I suggest that Owen must be a natural when it comes to interior design and putting a room together. “I think with interiors it’s just common sense really,” he laughs. “But my granny always used to say to me that common sense isn’t that common… I suppose it does come naturally, just because I’ve been doing it for so long. I mean, I’ll often go onto a site and I’ll say to someone, ‘do that, that and that, and it’ll work,’ and they’ll be like, ‘oh I didn’t think of that!’ – so yeah, I suppose it does. Maybe I should charge for it!”

Get Owen onto the subject of sustainability and he lights up quicker than one of his reclaimed fireplaces: “I have a huge bee in my bonnet with stoves at the moment,” he tells me, “because stoves have become very popular in the last ten years and they’re the most unsustainable product on the market. They all burn logs. I just don’t get it!” For him, the antiques industry was always about sustainability, long before sustainability became a buzzword. “We’ve been in the business of recycling for 30 years. It’s always been about restoration and bringing something back to life again,” he says. Early adopters, indeed. He explains to me some of the processes behind installing a reclaimed fireplace and recalls one particular job that was quite an undertaking: “We fitted a fireplace in Marylebone, in a mews house, and it took us a week where the average fireplace takes half a day. But you could walk inside this one. It was a massive Italian fireplace out of a castle. This lady had knocked two mews houses together and taken a floor out, so she’s got this incredible double-height mews.” 
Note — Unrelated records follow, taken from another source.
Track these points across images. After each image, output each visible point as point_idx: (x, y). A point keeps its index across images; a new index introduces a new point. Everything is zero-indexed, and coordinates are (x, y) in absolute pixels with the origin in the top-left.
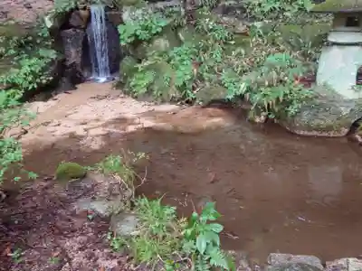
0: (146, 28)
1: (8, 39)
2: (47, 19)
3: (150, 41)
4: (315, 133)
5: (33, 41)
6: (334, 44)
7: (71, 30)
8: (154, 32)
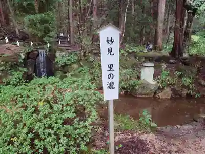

I wonder how and where his career restoring fireplaces started, and sure enough, Owen has a beguiling backstory. He tells me that he was “at a bit of a loss, really” and that he had “lost everything in the crash when Thatcher was around.” It transpires that, as a younger man, Owen was in fact homeless, before he got a job stripping pine furniture. “I was earning 20 quid a day and I was happy with that, living in a squat in King’s Cross and staying out of trouble,” he explains. “But I couldn’t believe that you could just put something in a caustic tank and for it to come out without the paint on. We started doing a few fireplaces in the tank and it went on from there, really. This was about 27 years ago,” he says. “I mean, trust me, I’ve earned my stripes.”

Anyone with a passion for the pre-loved is enthralled by the stories behind the pieces and, to form, Owen has quite a few. That his showroom flooring is reclaimed from the Sadler’s Wells stage is just one of them. I’m more than intrigued. “That was in the days when you could literally walk onto a building site and ask them if there’s any salvage,” he says. “Sadler’s Wells is just up the road and I remember, we’d just got hold of the shop and were gutting it and I went past and I just asked. The builder pointed to the floor and said, ‘yep, all that’s coming up,’ and I said ‘how much?’ I think we gave him a tenner a bag. I had about 40 bags off him. You couldn’t do that now. It’s illegal!” He goes on to tell me about his amazing gilded Louis XVI bed: “It’s quite a bed, isn’t it! We bought it off friends of ours, La Maison London.” And the vintage Gucci dressing room mirrors: “They were from a guy who’d had them in storage for about 30 years. He was a sort of high-end shop fitter and he had the job of refurbishing Gucci in the early ’90s.”

For Owen, the apartment’s luxurious living room, with its imposing stone fireplace, its blue velvet cocktail chairs, and its enormous golden starburst chandelier, is his favourite place to relax. “I just like staring at those books,” he reveals. “I often stare at those and wonder about all the knowledge in them. But I’ve hardly read any of them. They came out of a convent in Hertfordshire.”